== SOURCE EXTRACT ==
****************
Jacob also has some additional resources that can help ease you into more manageable pain through your hip journey. The best resources he suggests for people with pain are Lorimer Moseley videos on Youtube. Mosely strongly believes that “pain is not an accurate measure of tissue health.”  Jacob also recommends checking Mosely out at Tamethebeast.orgAdriaan Louw also has patient education books.  Jacob also recommends checking out from the UK which also has some great information to help you in your journey.

Although we all have real pain and hip issues, recovery is a process.  I know that sometimes my blog posts ooze with optimism and hope. I know I sometimes can make it sound easy, but I want to make sure that you see me as a real person who does struggle even with my “Hopeful Hippie” persona.  Some days, she is NOT on that path to hope and I can’t get her back, but overall I do feel that optimism and resilience have helped me. 

Jacob also shares that the “literature supports that resilience and optimism has a big impact on recovery from any injury. Our expectations and thought process has a determinant of recovery. Adriaan Louw has done several studies explaining how pain works in the body and setting expectations around surgeries versus simply explaining anatomy and bio-mechanics and found significant improvement in people's coping with symptoms. Since we know that surgery may remove what we call nociception (response to painful stimuli) or tissue problems but does not impact our nervous system, adaptations [around pain perception] will still need to be changed. This then helps people perform activities that will help improve their function."
****************
== Figure understanding tasks ==
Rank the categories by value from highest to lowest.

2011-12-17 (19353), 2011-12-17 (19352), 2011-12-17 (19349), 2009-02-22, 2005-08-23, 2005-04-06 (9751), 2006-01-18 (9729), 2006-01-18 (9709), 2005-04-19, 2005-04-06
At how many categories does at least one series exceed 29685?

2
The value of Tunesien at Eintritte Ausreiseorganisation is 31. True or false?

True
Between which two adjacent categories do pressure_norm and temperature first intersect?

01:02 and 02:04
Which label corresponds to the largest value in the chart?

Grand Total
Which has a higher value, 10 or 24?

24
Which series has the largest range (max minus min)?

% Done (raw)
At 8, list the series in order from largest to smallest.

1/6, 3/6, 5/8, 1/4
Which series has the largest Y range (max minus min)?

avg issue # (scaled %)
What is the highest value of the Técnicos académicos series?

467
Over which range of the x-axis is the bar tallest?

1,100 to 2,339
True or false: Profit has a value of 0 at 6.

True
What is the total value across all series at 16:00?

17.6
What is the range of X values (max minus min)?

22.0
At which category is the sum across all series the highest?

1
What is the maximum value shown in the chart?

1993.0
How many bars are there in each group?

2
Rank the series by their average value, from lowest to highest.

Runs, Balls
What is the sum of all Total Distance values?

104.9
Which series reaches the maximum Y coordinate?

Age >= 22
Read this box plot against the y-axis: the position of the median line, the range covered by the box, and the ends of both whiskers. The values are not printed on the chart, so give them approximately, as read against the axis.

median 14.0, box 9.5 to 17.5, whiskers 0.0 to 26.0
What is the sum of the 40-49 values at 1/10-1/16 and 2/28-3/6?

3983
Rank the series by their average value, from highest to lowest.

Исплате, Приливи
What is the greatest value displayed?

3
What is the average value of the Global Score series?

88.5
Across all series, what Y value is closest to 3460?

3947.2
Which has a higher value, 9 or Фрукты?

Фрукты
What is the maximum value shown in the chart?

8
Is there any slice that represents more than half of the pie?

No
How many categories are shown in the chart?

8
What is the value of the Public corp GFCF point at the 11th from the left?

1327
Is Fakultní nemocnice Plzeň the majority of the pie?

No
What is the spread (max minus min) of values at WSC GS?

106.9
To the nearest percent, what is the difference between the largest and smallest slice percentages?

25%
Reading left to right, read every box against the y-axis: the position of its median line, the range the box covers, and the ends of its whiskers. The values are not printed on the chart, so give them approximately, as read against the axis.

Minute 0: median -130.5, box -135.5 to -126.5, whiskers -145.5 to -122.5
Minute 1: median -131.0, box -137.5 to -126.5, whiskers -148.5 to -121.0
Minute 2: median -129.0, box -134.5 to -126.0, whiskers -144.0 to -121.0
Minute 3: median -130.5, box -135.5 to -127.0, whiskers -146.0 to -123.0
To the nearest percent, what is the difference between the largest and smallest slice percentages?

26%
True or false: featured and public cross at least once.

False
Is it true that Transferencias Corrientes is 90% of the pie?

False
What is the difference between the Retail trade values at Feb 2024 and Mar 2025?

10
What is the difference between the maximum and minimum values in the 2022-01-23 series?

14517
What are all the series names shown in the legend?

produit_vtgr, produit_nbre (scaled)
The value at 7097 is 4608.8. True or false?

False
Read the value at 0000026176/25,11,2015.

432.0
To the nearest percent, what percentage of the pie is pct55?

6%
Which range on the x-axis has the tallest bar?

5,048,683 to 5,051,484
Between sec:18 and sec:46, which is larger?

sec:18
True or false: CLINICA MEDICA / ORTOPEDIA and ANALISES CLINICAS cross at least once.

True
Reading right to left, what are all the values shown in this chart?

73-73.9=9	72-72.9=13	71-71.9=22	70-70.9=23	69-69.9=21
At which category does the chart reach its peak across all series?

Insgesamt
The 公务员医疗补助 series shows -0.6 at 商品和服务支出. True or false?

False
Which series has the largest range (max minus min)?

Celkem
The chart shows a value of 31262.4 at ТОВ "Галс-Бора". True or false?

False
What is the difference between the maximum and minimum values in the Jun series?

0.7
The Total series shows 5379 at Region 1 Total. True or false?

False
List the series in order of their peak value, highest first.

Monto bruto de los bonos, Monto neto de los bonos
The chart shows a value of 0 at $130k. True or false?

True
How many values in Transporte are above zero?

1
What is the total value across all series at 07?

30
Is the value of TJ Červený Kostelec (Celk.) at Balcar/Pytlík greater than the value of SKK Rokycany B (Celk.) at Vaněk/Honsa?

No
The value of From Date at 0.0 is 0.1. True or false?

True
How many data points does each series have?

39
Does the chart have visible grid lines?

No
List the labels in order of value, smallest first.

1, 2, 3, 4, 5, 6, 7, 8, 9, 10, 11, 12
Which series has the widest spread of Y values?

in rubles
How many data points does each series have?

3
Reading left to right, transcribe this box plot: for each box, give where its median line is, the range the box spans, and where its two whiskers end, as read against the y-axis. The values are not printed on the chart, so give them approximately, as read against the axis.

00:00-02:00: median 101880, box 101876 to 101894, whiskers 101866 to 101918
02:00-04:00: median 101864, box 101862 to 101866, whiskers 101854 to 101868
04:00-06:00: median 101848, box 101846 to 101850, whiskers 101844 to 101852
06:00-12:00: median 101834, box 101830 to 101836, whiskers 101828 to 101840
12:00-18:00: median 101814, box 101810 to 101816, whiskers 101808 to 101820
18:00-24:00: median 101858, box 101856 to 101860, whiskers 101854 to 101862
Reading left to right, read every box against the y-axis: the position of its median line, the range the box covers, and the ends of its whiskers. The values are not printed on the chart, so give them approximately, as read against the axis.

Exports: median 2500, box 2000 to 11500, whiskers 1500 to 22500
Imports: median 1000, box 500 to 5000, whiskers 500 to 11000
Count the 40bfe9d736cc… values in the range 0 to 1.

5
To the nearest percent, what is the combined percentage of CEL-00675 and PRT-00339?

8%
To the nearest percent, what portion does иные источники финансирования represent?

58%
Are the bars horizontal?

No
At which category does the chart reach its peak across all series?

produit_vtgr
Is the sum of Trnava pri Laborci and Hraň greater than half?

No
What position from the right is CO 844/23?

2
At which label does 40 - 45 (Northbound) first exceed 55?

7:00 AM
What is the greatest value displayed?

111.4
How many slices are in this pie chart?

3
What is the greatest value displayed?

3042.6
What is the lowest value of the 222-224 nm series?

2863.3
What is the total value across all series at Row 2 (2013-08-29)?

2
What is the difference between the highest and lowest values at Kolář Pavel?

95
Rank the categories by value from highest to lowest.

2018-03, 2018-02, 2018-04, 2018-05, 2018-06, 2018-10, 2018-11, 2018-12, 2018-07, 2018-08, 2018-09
****************
== ACTION ITEM ==
In the extract on hip pain recovery, what does the literature say has a big impact on recovery from any injury?

== EXPECTED ANSWER ==
Resilience and optimism.